:: Task ::
Note how many lines in these entries contain "kitchen", and reply with that number alone.
########
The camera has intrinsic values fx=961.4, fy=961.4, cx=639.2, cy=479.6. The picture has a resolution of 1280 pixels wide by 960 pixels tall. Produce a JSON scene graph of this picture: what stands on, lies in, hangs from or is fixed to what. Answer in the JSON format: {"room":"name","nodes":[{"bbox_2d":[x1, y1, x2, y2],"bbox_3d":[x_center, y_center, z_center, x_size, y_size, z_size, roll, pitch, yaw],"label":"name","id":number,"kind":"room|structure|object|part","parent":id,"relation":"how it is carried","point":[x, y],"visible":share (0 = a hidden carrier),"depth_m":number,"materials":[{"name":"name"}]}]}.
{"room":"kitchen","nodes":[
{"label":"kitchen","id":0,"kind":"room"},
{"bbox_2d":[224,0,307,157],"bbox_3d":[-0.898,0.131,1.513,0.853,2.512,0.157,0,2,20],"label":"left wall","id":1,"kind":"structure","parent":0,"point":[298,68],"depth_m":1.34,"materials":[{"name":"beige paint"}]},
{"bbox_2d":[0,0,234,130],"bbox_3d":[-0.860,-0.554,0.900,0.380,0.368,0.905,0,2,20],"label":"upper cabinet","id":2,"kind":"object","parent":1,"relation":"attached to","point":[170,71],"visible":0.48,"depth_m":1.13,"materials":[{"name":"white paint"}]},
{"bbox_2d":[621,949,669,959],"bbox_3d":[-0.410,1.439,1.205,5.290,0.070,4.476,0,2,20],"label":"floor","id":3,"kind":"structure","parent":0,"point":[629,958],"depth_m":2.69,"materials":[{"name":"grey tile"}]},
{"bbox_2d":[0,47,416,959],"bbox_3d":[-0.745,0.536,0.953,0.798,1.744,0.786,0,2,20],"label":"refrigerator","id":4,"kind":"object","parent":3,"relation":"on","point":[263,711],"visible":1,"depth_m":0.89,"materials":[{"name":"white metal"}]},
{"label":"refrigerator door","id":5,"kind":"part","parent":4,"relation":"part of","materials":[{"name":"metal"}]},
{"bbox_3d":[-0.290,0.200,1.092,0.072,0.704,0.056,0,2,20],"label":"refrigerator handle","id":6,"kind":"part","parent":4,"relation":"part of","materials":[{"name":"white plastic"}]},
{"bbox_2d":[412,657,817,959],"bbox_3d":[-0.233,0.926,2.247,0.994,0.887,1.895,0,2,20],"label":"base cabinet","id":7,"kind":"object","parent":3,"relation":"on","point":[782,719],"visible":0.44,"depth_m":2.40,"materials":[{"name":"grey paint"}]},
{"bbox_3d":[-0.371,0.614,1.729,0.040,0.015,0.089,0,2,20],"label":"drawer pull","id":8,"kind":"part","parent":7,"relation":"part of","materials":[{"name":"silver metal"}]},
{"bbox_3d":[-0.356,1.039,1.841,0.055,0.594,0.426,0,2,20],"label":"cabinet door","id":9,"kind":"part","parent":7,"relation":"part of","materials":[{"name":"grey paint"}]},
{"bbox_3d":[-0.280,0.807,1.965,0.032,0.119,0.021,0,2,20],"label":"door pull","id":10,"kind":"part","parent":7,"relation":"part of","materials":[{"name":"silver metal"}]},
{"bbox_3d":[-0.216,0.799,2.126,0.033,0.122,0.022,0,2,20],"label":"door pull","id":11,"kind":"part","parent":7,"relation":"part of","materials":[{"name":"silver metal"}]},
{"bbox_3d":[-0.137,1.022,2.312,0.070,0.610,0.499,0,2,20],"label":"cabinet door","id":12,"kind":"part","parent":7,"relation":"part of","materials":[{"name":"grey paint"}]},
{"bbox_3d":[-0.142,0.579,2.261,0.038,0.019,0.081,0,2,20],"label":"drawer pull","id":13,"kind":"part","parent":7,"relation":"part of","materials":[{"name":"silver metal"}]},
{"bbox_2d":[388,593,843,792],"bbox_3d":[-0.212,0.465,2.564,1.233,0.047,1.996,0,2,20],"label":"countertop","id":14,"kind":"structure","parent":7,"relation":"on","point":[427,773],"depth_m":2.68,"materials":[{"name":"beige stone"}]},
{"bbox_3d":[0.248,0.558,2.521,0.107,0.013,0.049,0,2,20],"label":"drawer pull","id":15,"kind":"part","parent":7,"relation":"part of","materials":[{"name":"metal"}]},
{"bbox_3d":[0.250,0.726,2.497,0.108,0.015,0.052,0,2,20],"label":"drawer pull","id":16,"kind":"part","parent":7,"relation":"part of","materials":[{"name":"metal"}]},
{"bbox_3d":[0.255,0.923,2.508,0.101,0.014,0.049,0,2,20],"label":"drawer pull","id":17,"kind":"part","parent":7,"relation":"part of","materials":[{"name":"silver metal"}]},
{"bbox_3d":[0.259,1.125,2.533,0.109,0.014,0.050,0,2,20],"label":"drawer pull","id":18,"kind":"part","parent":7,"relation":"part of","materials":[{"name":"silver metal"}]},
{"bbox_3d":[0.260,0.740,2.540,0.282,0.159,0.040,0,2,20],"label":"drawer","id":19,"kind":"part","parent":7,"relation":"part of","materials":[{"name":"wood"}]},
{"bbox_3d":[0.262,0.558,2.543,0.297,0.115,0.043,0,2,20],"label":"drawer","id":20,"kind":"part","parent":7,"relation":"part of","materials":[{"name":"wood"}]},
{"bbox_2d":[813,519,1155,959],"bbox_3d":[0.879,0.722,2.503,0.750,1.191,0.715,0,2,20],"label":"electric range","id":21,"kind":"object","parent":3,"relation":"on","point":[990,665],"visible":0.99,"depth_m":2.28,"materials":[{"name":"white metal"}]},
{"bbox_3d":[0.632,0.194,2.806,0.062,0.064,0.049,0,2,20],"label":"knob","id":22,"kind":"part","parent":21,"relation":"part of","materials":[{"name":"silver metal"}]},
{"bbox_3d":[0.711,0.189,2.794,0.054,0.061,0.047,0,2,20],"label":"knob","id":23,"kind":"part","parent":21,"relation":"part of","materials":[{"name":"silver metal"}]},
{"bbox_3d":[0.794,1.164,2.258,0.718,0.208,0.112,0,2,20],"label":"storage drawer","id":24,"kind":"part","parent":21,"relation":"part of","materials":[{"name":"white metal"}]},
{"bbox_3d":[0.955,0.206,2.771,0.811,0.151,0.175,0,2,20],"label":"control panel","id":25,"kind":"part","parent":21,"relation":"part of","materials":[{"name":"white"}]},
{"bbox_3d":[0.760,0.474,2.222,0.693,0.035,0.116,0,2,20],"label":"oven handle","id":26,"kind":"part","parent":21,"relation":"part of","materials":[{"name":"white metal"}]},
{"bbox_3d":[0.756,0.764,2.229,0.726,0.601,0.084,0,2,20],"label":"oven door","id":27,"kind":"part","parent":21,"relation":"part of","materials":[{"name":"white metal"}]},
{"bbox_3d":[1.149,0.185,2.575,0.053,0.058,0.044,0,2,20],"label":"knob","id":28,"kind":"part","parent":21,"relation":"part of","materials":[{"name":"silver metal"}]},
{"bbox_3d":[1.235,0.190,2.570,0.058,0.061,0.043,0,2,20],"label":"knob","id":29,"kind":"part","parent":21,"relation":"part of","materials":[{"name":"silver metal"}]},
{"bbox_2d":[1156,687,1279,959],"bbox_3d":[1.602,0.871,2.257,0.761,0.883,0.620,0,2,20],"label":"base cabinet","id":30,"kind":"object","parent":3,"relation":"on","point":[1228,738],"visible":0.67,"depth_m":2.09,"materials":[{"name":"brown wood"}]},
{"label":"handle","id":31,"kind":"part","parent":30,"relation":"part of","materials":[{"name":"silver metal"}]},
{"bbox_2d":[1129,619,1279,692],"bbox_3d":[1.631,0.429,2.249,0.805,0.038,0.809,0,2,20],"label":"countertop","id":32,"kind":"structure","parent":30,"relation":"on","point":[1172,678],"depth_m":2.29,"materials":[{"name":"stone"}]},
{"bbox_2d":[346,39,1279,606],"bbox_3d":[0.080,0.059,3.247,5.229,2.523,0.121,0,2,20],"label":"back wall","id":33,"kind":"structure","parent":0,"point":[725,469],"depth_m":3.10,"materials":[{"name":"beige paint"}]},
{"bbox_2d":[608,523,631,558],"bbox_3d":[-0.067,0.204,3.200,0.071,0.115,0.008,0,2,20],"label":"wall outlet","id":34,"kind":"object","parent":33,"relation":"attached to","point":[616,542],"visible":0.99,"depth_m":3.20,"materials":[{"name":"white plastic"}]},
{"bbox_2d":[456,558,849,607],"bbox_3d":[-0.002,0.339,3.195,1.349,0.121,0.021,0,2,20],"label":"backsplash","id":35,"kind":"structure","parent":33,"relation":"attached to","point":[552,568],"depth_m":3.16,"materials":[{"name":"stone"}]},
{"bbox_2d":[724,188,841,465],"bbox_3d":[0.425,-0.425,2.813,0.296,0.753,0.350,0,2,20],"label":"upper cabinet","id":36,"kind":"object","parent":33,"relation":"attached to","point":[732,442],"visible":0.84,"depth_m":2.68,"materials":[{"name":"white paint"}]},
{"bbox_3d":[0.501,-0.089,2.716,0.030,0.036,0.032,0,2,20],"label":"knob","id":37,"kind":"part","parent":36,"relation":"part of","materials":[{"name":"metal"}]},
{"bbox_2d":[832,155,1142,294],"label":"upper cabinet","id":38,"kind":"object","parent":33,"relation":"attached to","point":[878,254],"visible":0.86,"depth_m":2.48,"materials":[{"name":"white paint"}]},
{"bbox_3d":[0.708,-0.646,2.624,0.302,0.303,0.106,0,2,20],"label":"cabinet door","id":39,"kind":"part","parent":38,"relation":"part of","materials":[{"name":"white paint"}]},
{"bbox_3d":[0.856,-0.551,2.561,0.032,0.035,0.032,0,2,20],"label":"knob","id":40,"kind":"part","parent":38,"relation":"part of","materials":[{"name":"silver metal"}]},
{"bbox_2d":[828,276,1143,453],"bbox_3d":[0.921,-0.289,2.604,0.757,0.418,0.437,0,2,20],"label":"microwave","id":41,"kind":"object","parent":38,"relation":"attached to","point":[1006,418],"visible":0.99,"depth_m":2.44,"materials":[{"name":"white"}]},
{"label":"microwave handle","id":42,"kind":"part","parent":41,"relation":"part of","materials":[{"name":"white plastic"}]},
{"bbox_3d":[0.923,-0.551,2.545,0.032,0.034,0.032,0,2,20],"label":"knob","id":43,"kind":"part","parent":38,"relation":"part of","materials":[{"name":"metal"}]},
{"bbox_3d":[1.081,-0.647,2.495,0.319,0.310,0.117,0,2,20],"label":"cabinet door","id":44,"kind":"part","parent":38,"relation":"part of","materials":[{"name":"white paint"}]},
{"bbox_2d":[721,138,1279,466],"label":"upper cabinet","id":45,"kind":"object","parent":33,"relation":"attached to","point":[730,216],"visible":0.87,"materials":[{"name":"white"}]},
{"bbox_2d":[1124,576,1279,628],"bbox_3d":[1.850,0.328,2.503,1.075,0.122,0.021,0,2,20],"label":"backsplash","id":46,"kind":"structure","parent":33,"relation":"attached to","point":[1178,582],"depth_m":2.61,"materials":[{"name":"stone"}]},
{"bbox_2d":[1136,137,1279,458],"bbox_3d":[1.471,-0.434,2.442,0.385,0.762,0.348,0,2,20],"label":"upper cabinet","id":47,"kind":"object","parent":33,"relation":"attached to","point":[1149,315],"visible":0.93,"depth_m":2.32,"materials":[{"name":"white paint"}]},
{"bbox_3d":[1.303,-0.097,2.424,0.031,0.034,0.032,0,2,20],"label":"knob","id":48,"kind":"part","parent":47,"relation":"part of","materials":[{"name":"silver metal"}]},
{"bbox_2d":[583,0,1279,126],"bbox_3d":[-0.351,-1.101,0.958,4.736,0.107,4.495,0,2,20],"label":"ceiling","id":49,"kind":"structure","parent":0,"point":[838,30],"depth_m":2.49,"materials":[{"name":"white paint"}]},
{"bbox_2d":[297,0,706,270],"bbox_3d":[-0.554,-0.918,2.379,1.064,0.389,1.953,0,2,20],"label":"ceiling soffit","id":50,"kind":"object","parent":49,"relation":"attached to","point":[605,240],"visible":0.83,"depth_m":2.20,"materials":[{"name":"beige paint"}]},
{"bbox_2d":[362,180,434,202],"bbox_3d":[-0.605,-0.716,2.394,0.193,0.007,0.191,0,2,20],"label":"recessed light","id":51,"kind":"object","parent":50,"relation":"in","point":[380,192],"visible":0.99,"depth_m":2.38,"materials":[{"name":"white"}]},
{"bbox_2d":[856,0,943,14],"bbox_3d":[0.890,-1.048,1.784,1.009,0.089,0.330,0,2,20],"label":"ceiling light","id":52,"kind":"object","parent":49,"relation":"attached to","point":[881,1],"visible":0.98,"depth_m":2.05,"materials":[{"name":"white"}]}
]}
########
:: Worked solution ::
2